Reproduce the text of the listing below word for word, leaving the pictures out of your answer.
══ Available data
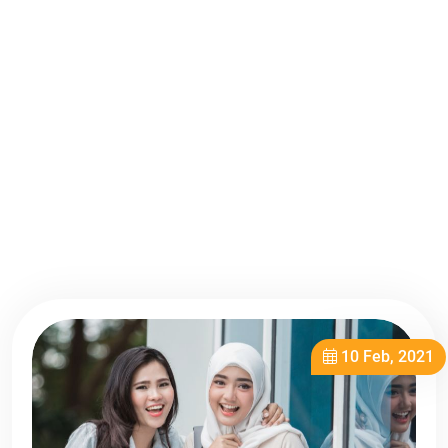
15 Feb, 2021
00 - 00
Pengumuman Hasil Tes Lisan Pemilihan
Duta Kampus Tahun 2021...
BACA SELENGKAPNYA
10 Feb, 2021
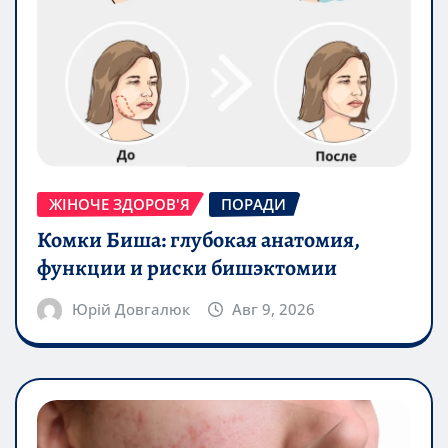
ЖІНОЧЕ ЗДОРОВ'Я
ПОРАДИ
Комки Биша: глубокая анатомия,
функции и риски бишэктомии
Юрій Довгалюк
Авг 9, 2026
════
Solved exercise:
15 Feb, 2021
00 - 00
Pengumuman Hasil Tes Lisan Pemilihan
Duta Kampus Tahun 2021...
BACA SELENGKAPNYA
10 Feb, 2021
ЖІНОЧЕ ЗДОРОВ'Я
ПОРАДИ
Комки Биша: глубокая анатомия,
функции и риски бишэктомии
Юрій Довгалюк
Авг 9, 2026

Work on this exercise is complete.